Conyers Middleton: Distinguished clergyman accused of being a "covert" enemy of Christianity
In 1988, Stephen Hawking suggested that if we found a physical theory to explain the universe, then "we would know the mind of God". What, if anything, he meant by this was never clear. Now, in association with Leonard Mlodinow of the California Institute of Technology, he has written a new book, entitled The Grand Design (Bantam). Yet it would seem there is no such design. God may be written out, but the more we know about the universe, the deeper the mystery of its creation. This should surprise nobody. It would not have surprised the Rev Conyers Middleton.

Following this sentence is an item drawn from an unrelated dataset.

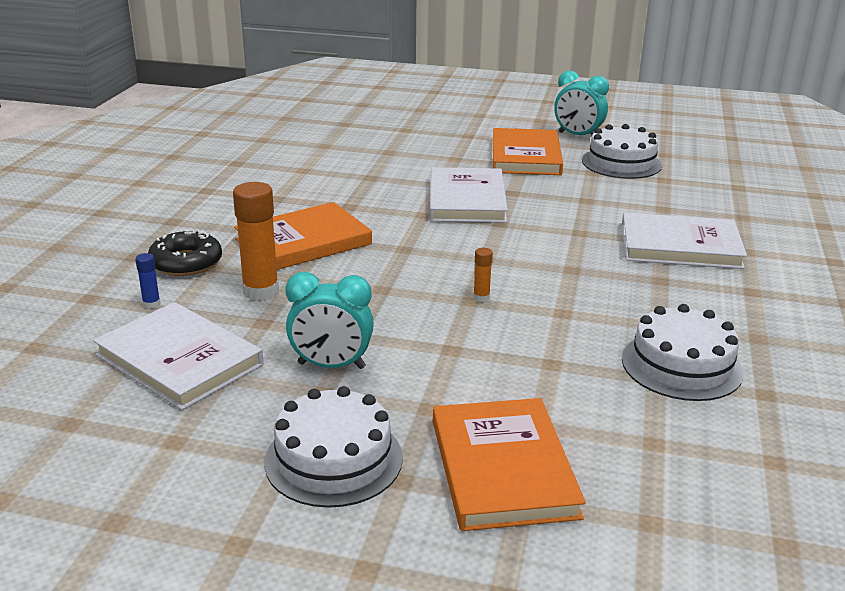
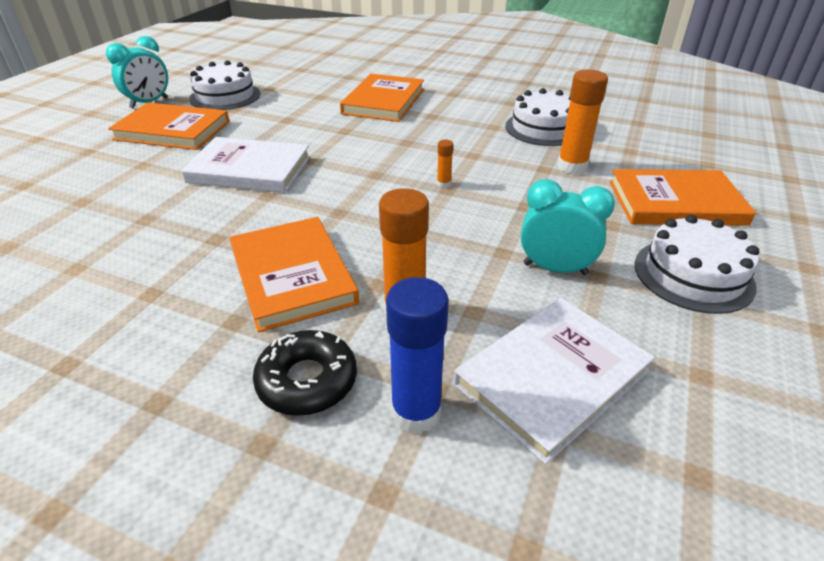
camera: 80 degrees left, 10 degrees up
(151, 304) = (416, 412): blue glue stick -> blue glue stick, size x2.15
(331, 366) = (555, 269): turquoise clock -> turquoise clock turned 90 degrees counterclockwise
(568, 385) = (572, 167): none -> orange glue stick
(680, 246) = (383, 101): white book -> orange book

Middleton (1683-1750) was a Fellow of Trinity, Cambridge, and a Church of England clergyman described by Leslie Stephen as a "covert" enemy of Christianity and "one of the few divines who can fairly be accused of conscious insincerity". Despite this interesting judgment, Middleton's is not a well-known name. Indeed, he has been largely forgotten. This should now be corrected. In an essay, published for the first time in the collection History and the Enlightenment (Yale, £30), Hugh Trevor-Roper establishes his importance in the history of intellectual doubt, and demonstrates his influence on Gibbon and — two generations later — on Macaulay. A man who mattered so much to our two greatest historians deserves to be rescued from oblivion. His career was admittedly unsatisfying. Despite the patronage of Sir Robert Walpole, he never secured the preferment in the Church that he repeatedly sought. His opinions were regarded as subversive, even heretical.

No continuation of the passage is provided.